§ **TAREFA PROPOSTA**
Reproduza os registros abaixo trocando "Document page" por "Page image" em todas as ocorrências e mantendo todo o restante idêntico.

§ **REGISTROS EXTRAÍDOS**
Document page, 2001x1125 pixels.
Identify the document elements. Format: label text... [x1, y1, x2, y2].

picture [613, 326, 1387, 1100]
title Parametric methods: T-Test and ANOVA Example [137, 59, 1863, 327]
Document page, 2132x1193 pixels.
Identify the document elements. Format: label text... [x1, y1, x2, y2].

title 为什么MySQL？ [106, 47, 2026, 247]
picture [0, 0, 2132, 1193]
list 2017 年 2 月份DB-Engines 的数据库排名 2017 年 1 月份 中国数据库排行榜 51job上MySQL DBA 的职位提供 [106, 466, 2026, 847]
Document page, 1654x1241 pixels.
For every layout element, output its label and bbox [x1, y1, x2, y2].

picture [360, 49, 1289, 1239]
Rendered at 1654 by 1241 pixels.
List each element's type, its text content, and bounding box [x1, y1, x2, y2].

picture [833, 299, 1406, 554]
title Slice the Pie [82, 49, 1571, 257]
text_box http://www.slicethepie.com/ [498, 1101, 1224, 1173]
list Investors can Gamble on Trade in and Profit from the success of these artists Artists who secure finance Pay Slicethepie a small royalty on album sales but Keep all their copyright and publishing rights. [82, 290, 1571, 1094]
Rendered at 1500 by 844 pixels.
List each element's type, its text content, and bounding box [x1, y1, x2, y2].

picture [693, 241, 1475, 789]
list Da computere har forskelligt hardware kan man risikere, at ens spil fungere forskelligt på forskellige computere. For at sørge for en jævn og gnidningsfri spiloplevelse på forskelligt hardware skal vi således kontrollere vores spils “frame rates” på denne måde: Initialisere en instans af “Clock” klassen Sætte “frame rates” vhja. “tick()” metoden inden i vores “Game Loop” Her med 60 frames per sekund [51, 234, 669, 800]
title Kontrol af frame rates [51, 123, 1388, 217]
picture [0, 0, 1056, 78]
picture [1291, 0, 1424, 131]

§ **SOLUÇÃO DA TAREFA**
Page image, 2001x1125 pixels.
Identify the document elements. Format: label text... [x1, y1, x2, y2].

picture [613, 326, 1387, 1100]
title Parametric methods: T-Test and ANOVA Example [137, 59, 1863, 327]
Page image, 2132x1193 pixels.
Identify the document elements. Format: label text... [x1, y1, x2, y2].

title 为什么MySQL？ [106, 47, 2026, 247]
picture [0, 0, 2132, 1193]
list 2017 年 2 月份DB-Engines 的数据库排名 2017 年 1 月份 中国数据库排行榜 51job上MySQL DBA 的职位提供 [106, 466, 2026, 847]
Page image, 1654x1241 pixels.
For every layout element, output its label and bbox [x1, y1, x2, y2].

picture [360, 49, 1289, 1239]
Rendered at 1654 by 1241 pixels.
List each element's type, its text content, and bounding box [x1, y1, x2, y2].

picture [833, 299, 1406, 554]
title Slice the Pie [82, 49, 1571, 257]
text_box http://www.slicethepie.com/ [498, 1101, 1224, 1173]
list Investors can Gamble on Trade in and Profit from the success of these artists Artists who secure finance Pay Slicethepie a small royalty on album sales but Keep all their copyright and publishing rights. [82, 290, 1571, 1094]
Rendered at 1500 by 844 pixels.
List each element's type, its text content, and bounding box [x1, y1, x2, y2].

picture [693, 241, 1475, 789]
list Da computere har forskelligt hardware kan man risikere, at ens spil fungere forskelligt på forskellige computere. For at sørge for en jævn og gnidningsfri spiloplevelse på forskelligt hardware skal vi således kontrollere vores spils “frame rates” på denne måde: Initialisere en instans af “Clock” klassen Sætte “frame rates” vhja. “tick()” metoden inden i vores “Game Loop” Her med 60 frames per sekund [51, 234, 669, 800]
title Kontrol af frame rates [51, 123, 1388, 217]
picture [0, 0, 1056, 78]
picture [1291, 0, 1424, 131]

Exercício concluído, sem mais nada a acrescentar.